Galih Ginanjar Terancam 6 Tahun Bui Gara-gara 'Bau Ikan Asin'

CNN Indonesia | Kamis, 11/07/2019 16:31 WIB
Galih Ginanjar Terancam 6 Tahun Bui Gara-gara 'Bau Ikan Asin' Galih Ginanjar dan isterinya, Barbie Kumalasari. (Detikcom/Desi Puspasari)
Jakarta, CNN Indonesia -- Tiga tersangka kasus video 'bau ikan asin', yakni Galih Ginanjar, Rey Utami, dan Pablo Benua, dijerat dengan Undang-Undang Informasi dan Transaksi Elektronik (UU ITE) dan KUHP. Mereka diancam hukuman lebih dari 6 tahun penjara.

"[Ketiga tersangka dijerat] Pasal 27 Ayat 1, Ayat 3 Jo Pasal 45 Ayat 1 UU ITE dan Pasal 310, Pasal 311 KUHP, ancaman hukumannya lebih dari 6 tahun penjara," kata Kabid Humas Polda Metro Jaya Kombes Argo Yuwono di Mapolda Metro Jaya, Jakarta, Kamis (11/7).

Penetapan ketiganya sebagai tersangka, kata dia, berdasarkan gelar perkara yang dilakukan penyidik Ditreskrimsus Polda Metro Jaya, Rabu (10/7) sekitar pukul 23.00 WIB.


Sebelum melakukan gelar perkara, penyidik telah lebih dulu mengklarifikasi pelapor, tiga orang saksi, saksi ahli, hingga terlapor.

"Kemudian dari hasil gelar perkara, status ketiganya dinaikkan menjadi tersangka," ujar Argo.

Dalam kasus tersebut, dikatakan Argo, setiap tersangka memiliki peran yang berbeda. Pablo Benua berpean sebagai pemilik akun Youtube dengan nama Official Rey Utami dan Benua Channel.

Sementara, istri Pablo, Rey Utami berperan sebagai pemilik akun email untuk membuat akun Youtube tersebut.

"(Pablo dan Rey) bersama Galih membuat suatu wawancara, direkam, diedit, dan secara sadar diupload (diunggah) ke channel Youtube Rey Utami dan Benua Channel, durasi videonya 32 menit 6 detik," tutur Argo.

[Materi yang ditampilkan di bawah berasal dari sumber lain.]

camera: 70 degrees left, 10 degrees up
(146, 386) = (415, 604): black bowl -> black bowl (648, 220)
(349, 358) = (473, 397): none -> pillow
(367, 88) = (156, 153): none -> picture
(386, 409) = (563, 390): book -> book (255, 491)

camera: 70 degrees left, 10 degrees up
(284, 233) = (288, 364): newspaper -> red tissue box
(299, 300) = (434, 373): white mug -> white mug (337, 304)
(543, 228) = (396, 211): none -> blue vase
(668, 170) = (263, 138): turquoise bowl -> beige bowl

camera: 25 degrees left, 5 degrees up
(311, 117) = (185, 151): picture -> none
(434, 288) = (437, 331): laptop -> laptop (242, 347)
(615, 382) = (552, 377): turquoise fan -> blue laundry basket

Sedangkan Galih diketahui berperan sebagai seseorang yang menyampaikan pernyataan yang melanggar unsur asusila dan mencemarkan nama baik Fairuz.

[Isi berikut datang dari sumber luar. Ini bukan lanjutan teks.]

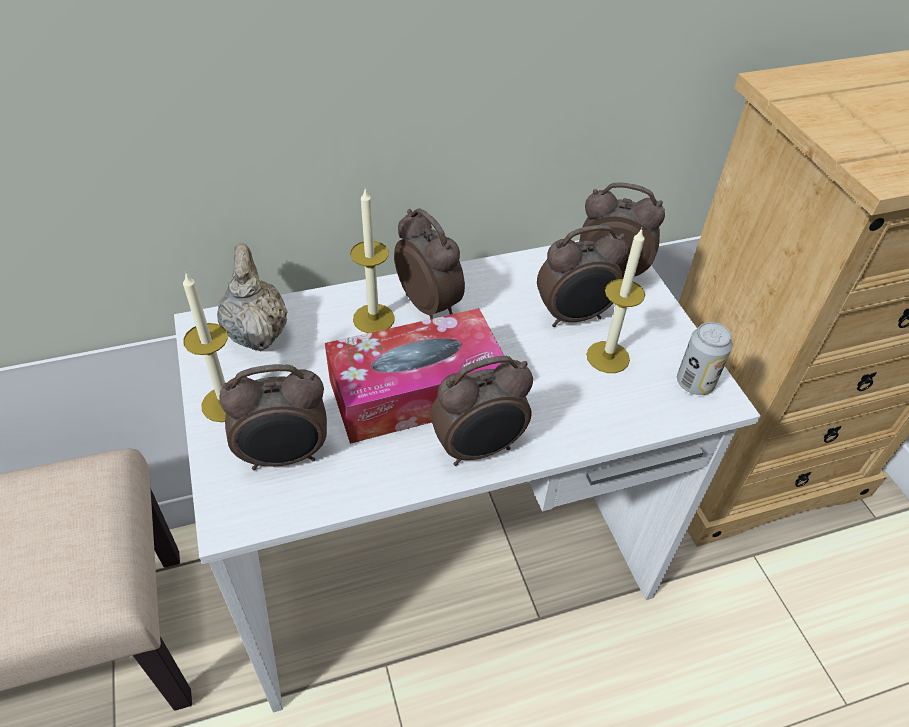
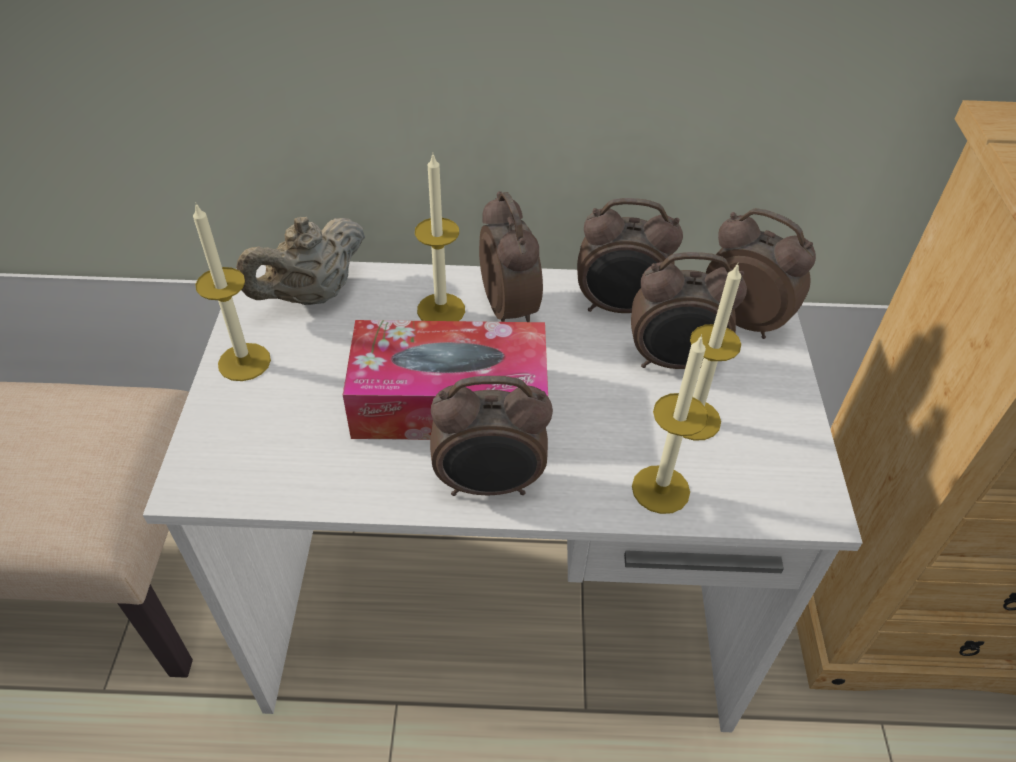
camera: 20 degrees right, 0 degrees up
(256, 332) = (312, 295): beige teapot -> beige teapot turned 135 degrees counterclockwise
(285, 456) = (276, 434): alarm clock -> alarm clock (619, 308)
(608, 416) = (660, 489): none -> candle
(694, 383) = (791, 478): can -> none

"Dia (Galih) melakukan wawancara dan sadar menyampaikan pelanggaran unsur keasusilaan dan pencemaran nama baik," ucapnya.

Sampai saat ini, Argo menyampaikan ketiga tersangka masih menjalani proses pemeriksaan untuk mendalami kasus dan peran masing-masing tersangka.

Kasus tersebut diketahui bermula dari laporan artis Fairuz A Rafiq terhadap Galih Ginanjar, Rey Utami, dan Pablo Benua dalam kasus pencemaran nama baik lewat unggahan di akun YouTube. Dalam unggahan video di YouTube itu, terdapat kalimat yang dinilai tidak pantas dan merugikan Fairuz.

Kepada penyidik, Galih disebut mengaku sengaja ingin mempermalukan Fairuz dengan kata-kata "bau ikan asin" yang diucapkannya.